[Opening Materials provided section]

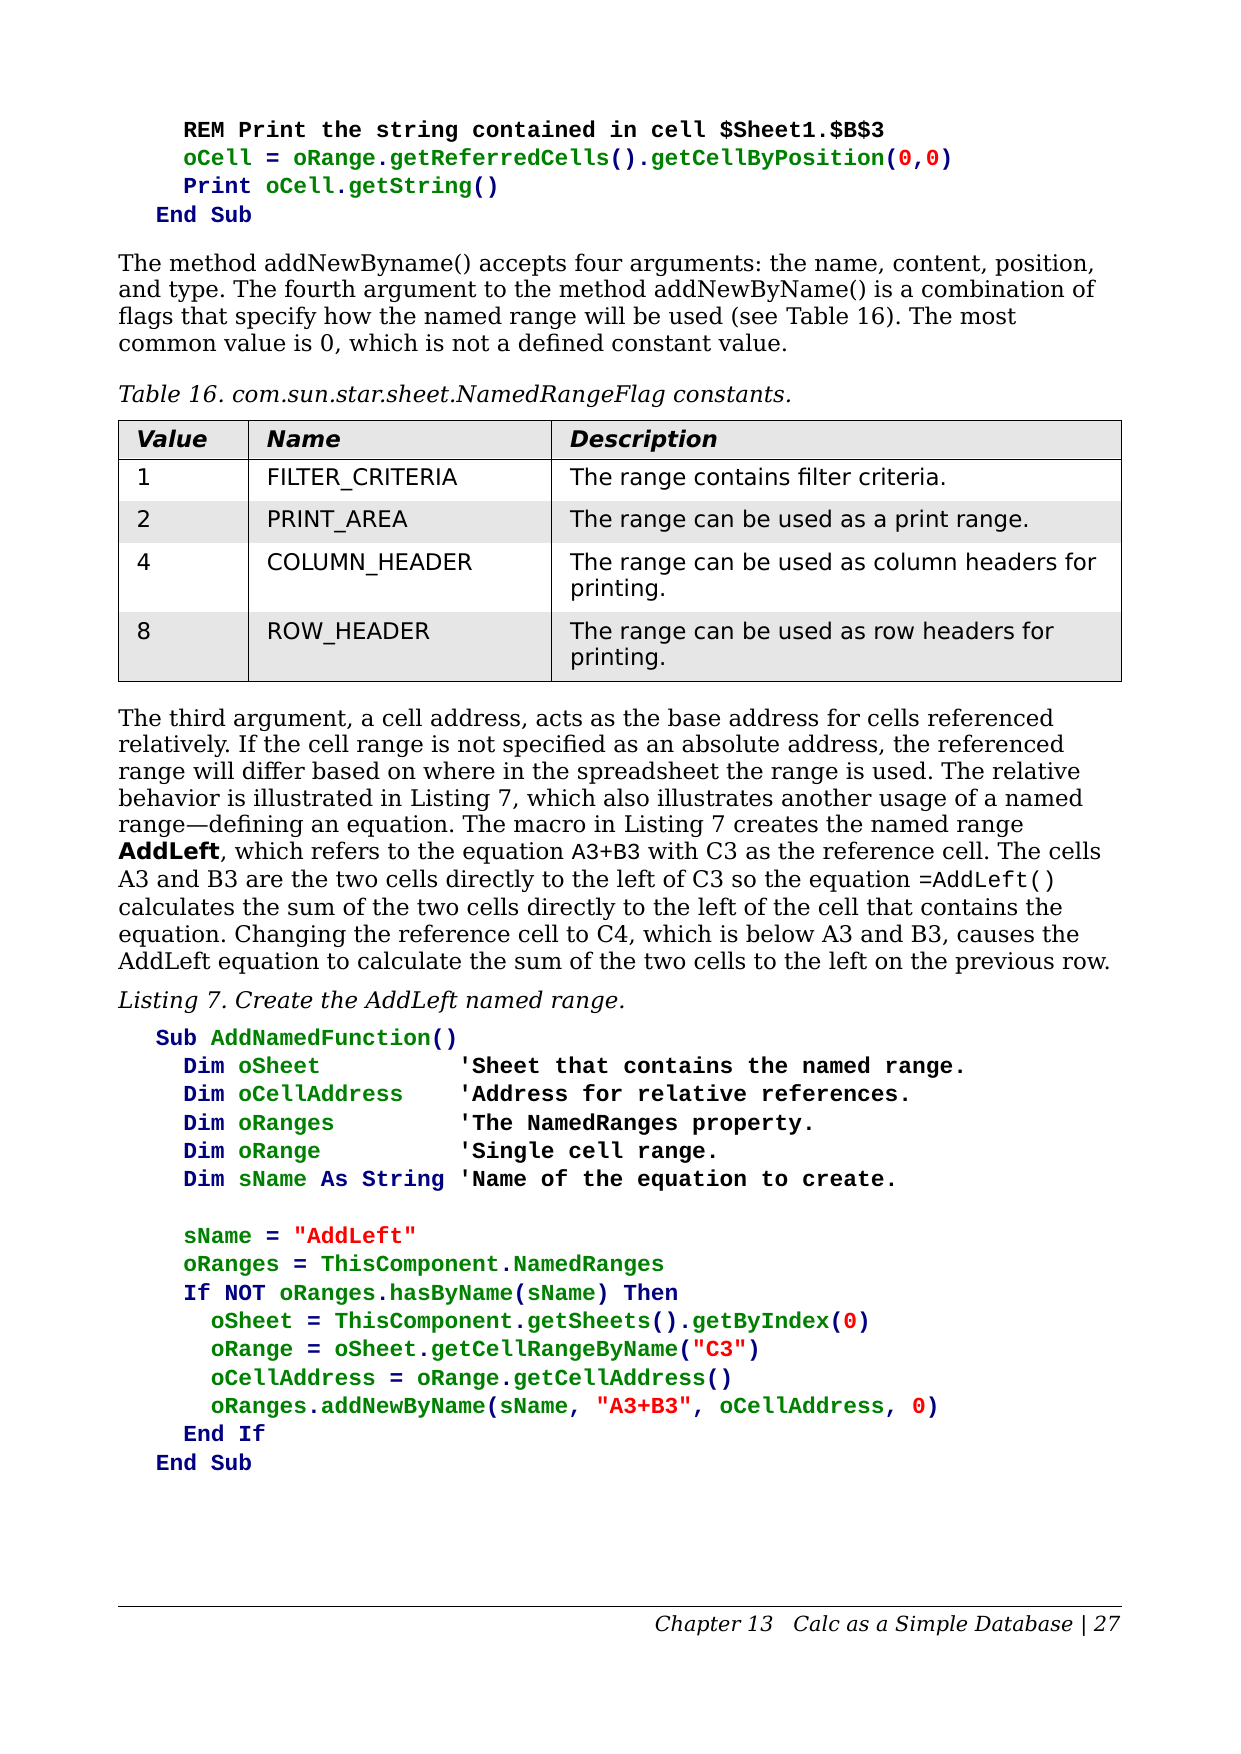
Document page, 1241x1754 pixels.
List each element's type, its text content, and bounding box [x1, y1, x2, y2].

table_cell The range can be used as row headers for printing. [552, 612, 1121, 681]
table_header Value [119, 421, 248, 458]
text REM Print the string contained in cell $Sheet1.$B$3 [156, 118, 1092, 144]
text The third argument, a cell address, acts as the base address for cells referenced relatively. If the cell range is not specified as an absolute address, the referenced range will differ based on where in the spreadsheet the range is used. The relative behavior is illustrated in Listing 7, which also illustrates another usage of a named range—defining an equation. The macro in Listing 7 creates the named range AddLeft, which refers to the equation A3+B3 with C3 as the reference cell. The cells A3 and B3 are the two cells directly to the left of C3 so the equation =AddLeft() calculates the sum of the two cells directly to the left of the cell that contains the equation. Changing the reference cell to C4, which is below A3 and B3, causes the AddLeft equation to calculate the sum of the two cells to the left on the previous row. [118, 705, 1122, 974]
text oRange = oSheet.getCellRangeByName("C3") [156, 1338, 1092, 1364]
text If NOT oRanges.hasByName(sName) Then [156, 1281, 1092, 1307]
text oCellAddress = oRange.getCellAddress() [156, 1366, 1092, 1392]
table_cell The range can be used as a print range. [552, 501, 1121, 543]
text Print oCell.getString() [156, 175, 1092, 201]
text Dim oRanges 'The NamedRanges property. [156, 1111, 1092, 1137]
text Table 16. com.sun.star.sheet.NamedRangeFlag constants. [118, 381, 1122, 408]
text End If [156, 1423, 1092, 1449]
text The method addNewByname() accepts four arguments: the name, content, position, and type. The fourth argument to the method addNewByName() is a combination of flags that specify how the named range will be used (see Table 16). The most common value is 0, which is not a defined constant value. [118, 250, 1122, 356]
text oRanges.addNewByName(sName, "A3+B3", oCellAddress, 0) [156, 1394, 1092, 1420]
table_header Description [552, 421, 1121, 458]
text End Sub [156, 1451, 1092, 1477]
text Dim oSheet 'Sheet that contains the named range. [156, 1054, 1092, 1080]
text Dim oCellAddress 'Address for relative references. [156, 1083, 1092, 1109]
table_cell 8 [119, 612, 248, 681]
text sName = "AddLeft" [156, 1224, 1092, 1250]
table_cell 2 [119, 501, 248, 543]
table_cell COLUMN_HEADER [249, 543, 551, 612]
table_cell ROW_HEADER [249, 612, 551, 681]
table_cell 4 [119, 543, 248, 612]
table_cell FILTER_CRITERIA [249, 460, 551, 501]
list Listing 7. Create the AddLeft named range. [118, 987, 1122, 1014]
text Dim oRange 'Single cell range. [156, 1139, 1092, 1165]
table_cell PRINT_AREA [249, 501, 551, 543]
table_header Name [249, 421, 551, 458]
text oSheet = ThisComponent.getSheets().getByIndex(0) [156, 1309, 1092, 1335]
text Sub AddNamedFunction() [156, 1026, 1092, 1052]
text oCell = oRange.getReferredCells().getCellByPosition(0,0) [156, 146, 1092, 172]
table_cell The range contains filter criteria. [552, 460, 1121, 501]
table_cell 1 [119, 460, 248, 501]
table_cell The range can be used as column headers for printing. [552, 543, 1121, 612]
text oRanges = ThisComponent.NamedRanges [156, 1253, 1092, 1279]
text Dim sName As String 'Name of the equation to create. [156, 1168, 1092, 1194]
text End Sub [156, 203, 1092, 229]
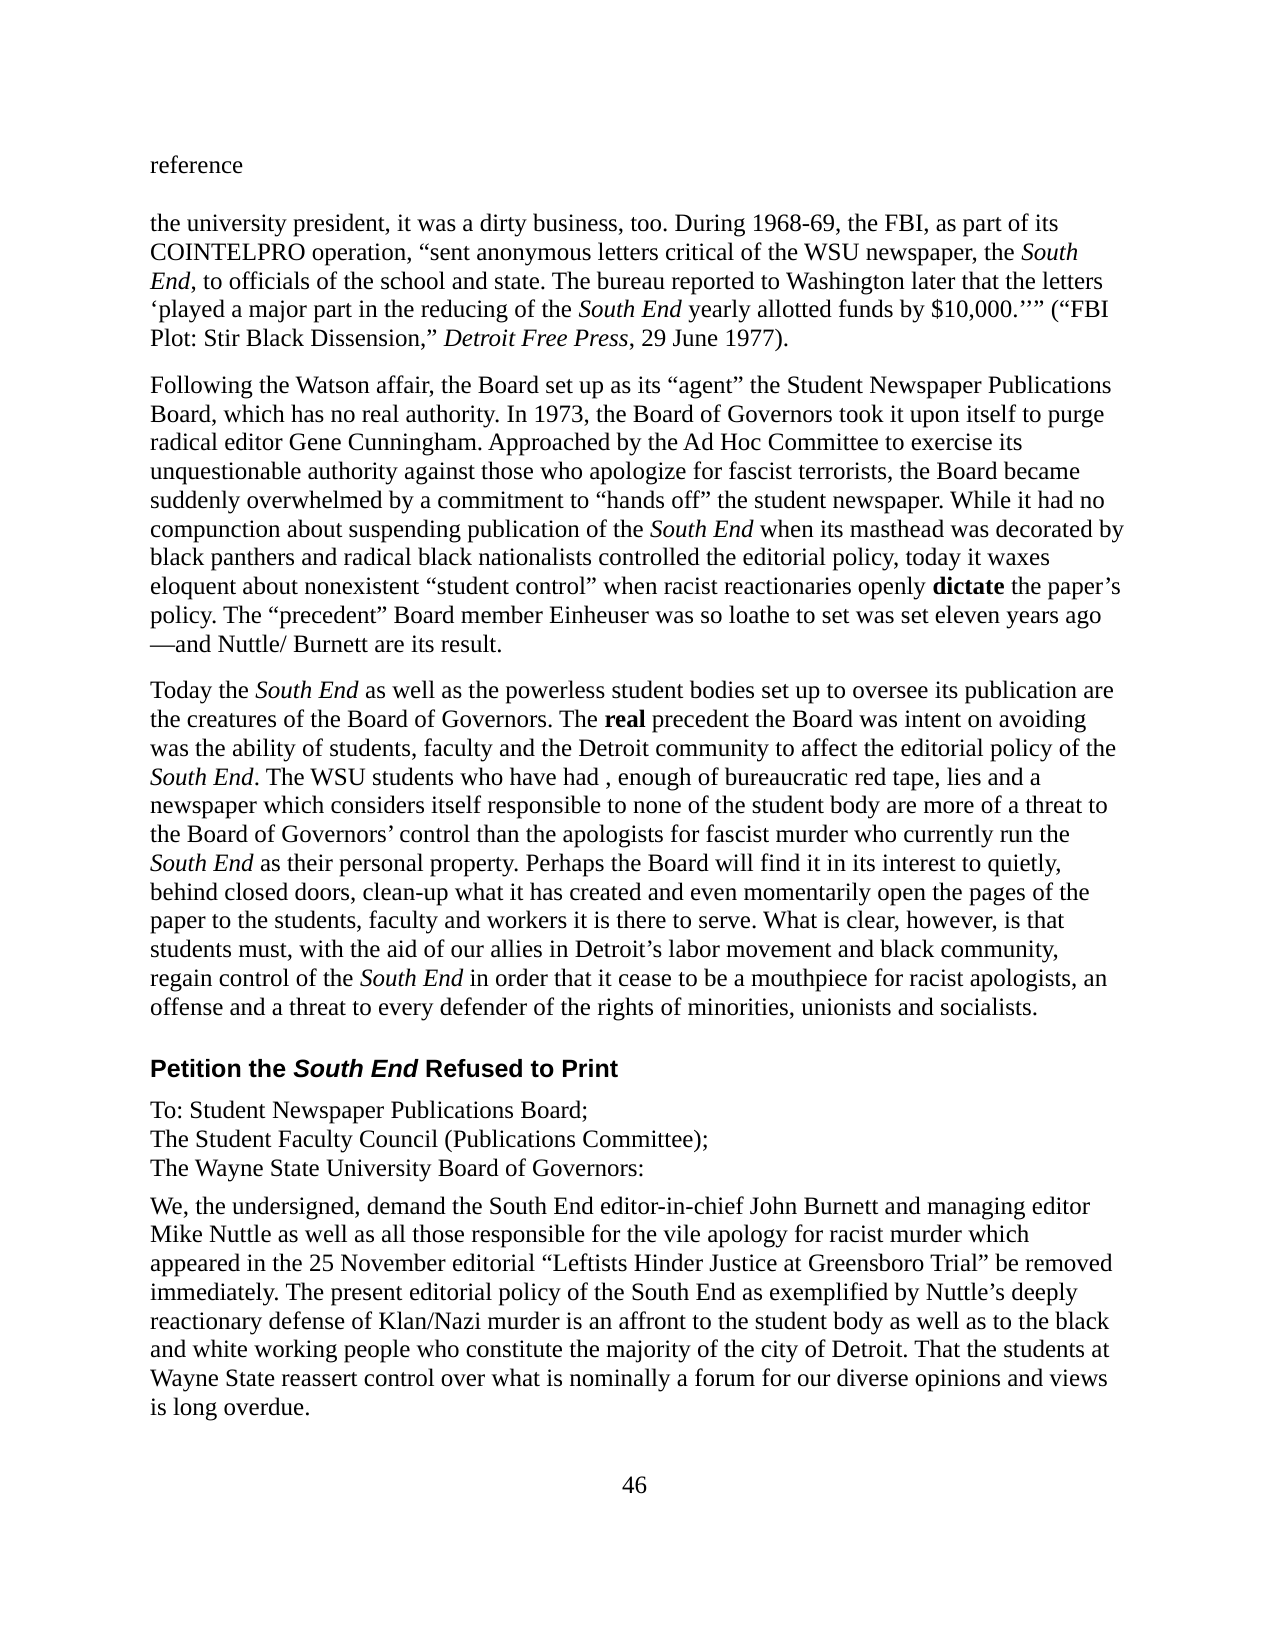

[Closing Materials provided section]

▸ **Exercise requirements**: The expected answer is the complete set of entries, copied verbatim, with no pictures.

▸ **Reply to the task**:
Document page, 1241x1754 pixels.
List each element's type, its text content, and bounding box [x1, y1, x2, y2].

table_cell The range can be used as row headers for printing. [552, 612, 1121, 681]
table_header Value [119, 421, 248, 458]
text REM Print the string contained in cell $Sheet1.$B$3 [156, 118, 1092, 144]
text The third argument, a cell address, acts as the base address for cells referenced relatively. If the cell range is not specified as an absolute address, the referenced range will differ based on where in the spreadsheet the range is used. The relative behavior is illustrated in Listing 7, which also illustrates another usage of a named range—defining an equation. The macro in Listing 7 creates the named range AddLeft, which refers to the equation A3+B3 with C3 as the reference cell. The cells A3 and B3 are the two cells directly to the left of C3 so the equation =AddLeft() calculates the sum of the two cells directly to the left of the cell that contains the equation. Changing the reference cell to C4, which is below A3 and B3, causes the AddLeft equation to calculate the sum of the two cells to the left on the previous row. [118, 705, 1122, 974]
text oRange = oSheet.getCellRangeByName("C3") [156, 1338, 1092, 1364]
text If NOT oRanges.hasByName(sName) Then [156, 1281, 1092, 1307]
text oCellAddress = oRange.getCellAddress() [156, 1366, 1092, 1392]
table_cell The range can be used as a print range. [552, 501, 1121, 543]
text Print oCell.getString() [156, 175, 1092, 201]
text Dim oRanges 'The NamedRanges property. [156, 1111, 1092, 1137]
text Table 16. com.sun.star.sheet.NamedRangeFlag constants. [118, 381, 1122, 408]
text End If [156, 1423, 1092, 1449]
text The method addNewByname() accepts four arguments: the name, content, position, and type. The fourth argument to the method addNewByName() is a combination of flags that specify how the named range will be used (see Table 16). The most common value is 0, which is not a defined constant value. [118, 250, 1122, 356]
text oRanges.addNewByName(sName, "A3+B3", oCellAddress, 0) [156, 1394, 1092, 1420]
table_header Description [552, 421, 1121, 458]
text End Sub [156, 1451, 1092, 1477]
text Dim oSheet 'Sheet that contains the named range. [156, 1054, 1092, 1080]
text Dim oCellAddress 'Address for relative references. [156, 1083, 1092, 1109]
table_cell 8 [119, 612, 248, 681]
text sName = "AddLeft" [156, 1224, 1092, 1250]
table_cell 2 [119, 501, 248, 543]
table_cell COLUMN_HEADER [249, 543, 551, 612]
table_cell ROW_HEADER [249, 612, 551, 681]
table_cell 4 [119, 543, 248, 612]
table_cell FILTER_CRITERIA [249, 460, 551, 501]
list Listing 7. Create the AddLeft named range. [118, 987, 1122, 1014]
text Dim oRange 'Single cell range. [156, 1139, 1092, 1165]
table_cell PRINT_AREA [249, 501, 551, 543]
table_header Name [249, 421, 551, 458]
text oSheet = ThisComponent.getSheets().getByIndex(0) [156, 1309, 1092, 1335]
text Sub AddNamedFunction() [156, 1026, 1092, 1052]
text oCell = oRange.getReferredCells().getCellByPosition(0,0) [156, 146, 1092, 172]
table_cell The range contains filter criteria. [552, 460, 1121, 501]
table_cell 1 [119, 460, 248, 501]
table_cell The range can be used as column headers for printing. [552, 543, 1121, 612]
text oRanges = ThisComponent.NamedRanges [156, 1253, 1092, 1279]
text Dim sName As String 'Name of the equation to create. [156, 1168, 1092, 1194]
text End Sub [156, 203, 1092, 229]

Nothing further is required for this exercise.